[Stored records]
◆ ◆ ◆ ◆ ◆ ◆ ◆
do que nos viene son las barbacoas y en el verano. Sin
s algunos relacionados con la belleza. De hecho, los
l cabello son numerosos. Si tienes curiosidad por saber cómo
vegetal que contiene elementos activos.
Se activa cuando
◆ ◆ ◆ ◆ ◆ ◆ ◆
→ WHAT YOU WILL DO:
Each line from the one with "vegetal que contiene elementos activos." through the last line of the records must be written out word for word. Include nothing else.

→ RESULT FOR THIS EXERCISE:
vegetal que contiene elementos activos.
Se activa cuando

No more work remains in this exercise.